Records taken from a dataset
=-=-=-=-=

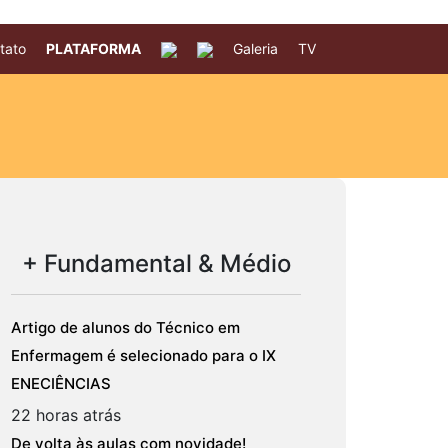
tato
PLATAFORMA
Galeria
TV
+ Fundamental & Médio
Artigo de alunos do Técnico em
Enfermagem é selecionado para o IX
ENECIÊNCIAS
22 horas atrás
De volta às aulas com novidade!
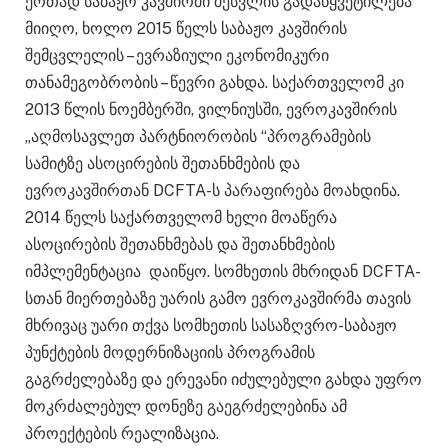
ერთად საბაჟო კავშირში შესვლის გადაწყვეტილება
მიიღო, ხოლო 2015 წელს საბაჟო კავშირის
შემცვლელის – ევრაზიული ეკონომიკური
თანამეგობრობის – წევრი გახდა. საქართველომ კი
2013 წლის ნოემბერში, ვილნიუსში, ევროკავშირის
„აღმოსავლეთ პარტნიორობის “პროგრამების
სამიტზე ასოცირების შეთანხმების და
ევროკავშირთან DCFTA-ს პარაფირება მოახდინა.
2014 წელს საქართველომ ხელი მოაწერა
ასოცირების შეთანხმებას და შეთანხმების
იმპლემენტაცია დაიწყო. სომხეთის მხრიდან DCFTA-
სთან მიერთებაზე უარის გამო ევროკავშირმა თავის
მხრივაც უარი თქვა სომხეთის სასაზღვრო-საბაჟო
პუნქტების მოდერნიზაციის პროგრამის
გაგრძელებაზე და ერევანი იძულებული გახდა უფრო
მოკრძალებულ დონეზე გაეგრძელებინა ამ
პროექტების რეალიზაცია.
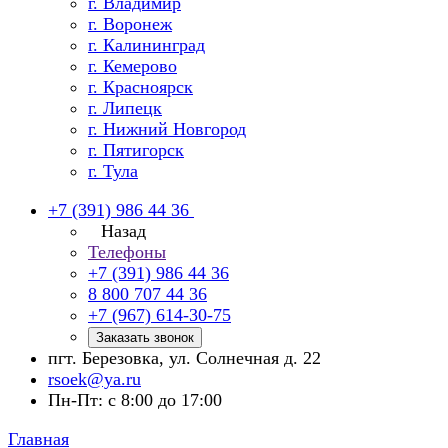
г. Владимир
г. Воронеж
г. Калининград
г. Кемерово
г. Красноярск
г. Липецк
г. Нижний Новгород
г. Пятигорск
г. Тула
+7 (391) 986 44 36
Назад
Телефоны
+7 (391) 986 44 36
8 800 707 44 36
+7 (967) 614-30-75
Заказать звонок
пгт. Березовка, ул. Солнечная д. 22
rsoek@ya.ru
Пн-Пт: с 8:00 до 17:00
Главная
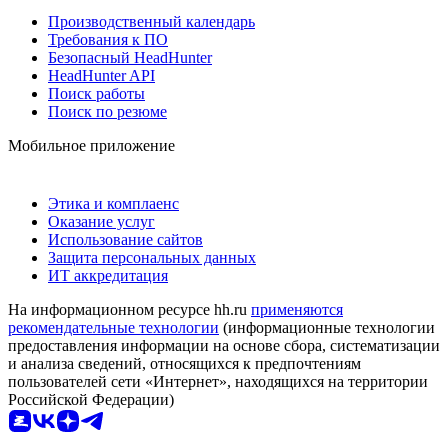
Производственный календарь
Требования к ПО
Безопасный HeadHunter
HeadHunter API
Поиск работы
Поиск по резюме
Мобильное приложение
Этика и комплаенс
Оказание услуг
Использование сайтов
Защита персональных данных
ИТ аккредитация
На информационном ресурсе hh.ru
применяются
рекомендательные технологии
(информационные технологии
предоставления информации на основе сбора, систематизации
и анализа сведений, относящихся к предпочтениям
пользователей сети «Интернет», находящихся на территории
Российской Федерации)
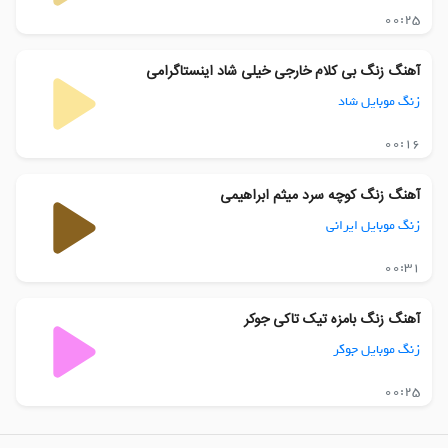
00:25
آهنگ زنگ بی کلام خارجی خیلی شاد اینستاگرامی
زنگ موبایل شاد
00:16
آهنگ زنگ کوچه سرد میثم ابراهیمی
زنگ موبایل ایرانی
00:31
آهنگ زنگ بامزه تیک تاکی جوکر
زنگ موبایل جوکر
00:25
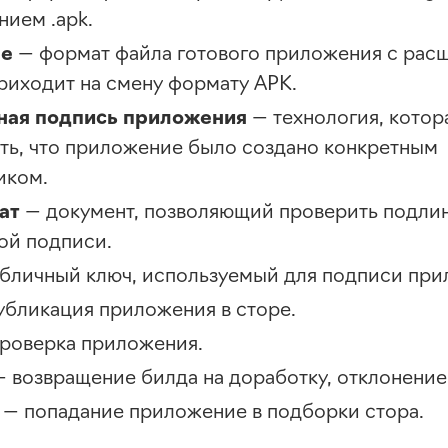
нием .apk.
le
— формат файла готового приложения с расш
риходит на смену формату APK.
ная подпись приложения
— технология, котор
ть, что приложение было создано конкретным
иком.
ат
— документ, позволяющий проверить подли
ой подписи.
бличный ключ, используемый для подписи при
убликация приложения в сторе.
роверка приложения.
— возвращение билда на доработку, отклонение
— попадание приложение в подборки стора.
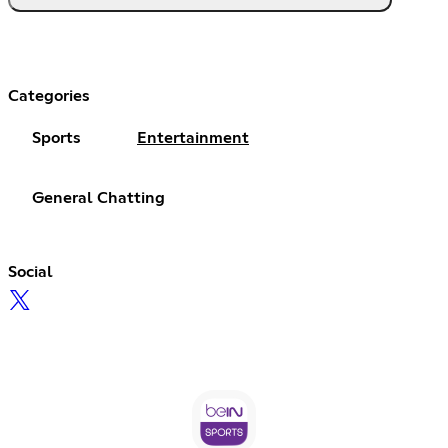
Categories
Sports
Entertainment
General Chatting
Social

=-=-=-=-=

AIM OF THE EXERCISE :: Reproduce the material from its first line through the line containing "De volta às aulas com novidade!", with both ends included, and leave the pictures out of your answer.

RESPONSE BELOW ::
tato
PLATAFORMA
Galeria
TV
+ Fundamental & Médio
Artigo de alunos do Técnico em
Enfermagem é selecionado para o IX
ENECIÊNCIAS
22 horas atrás
De volta às aulas com novidade!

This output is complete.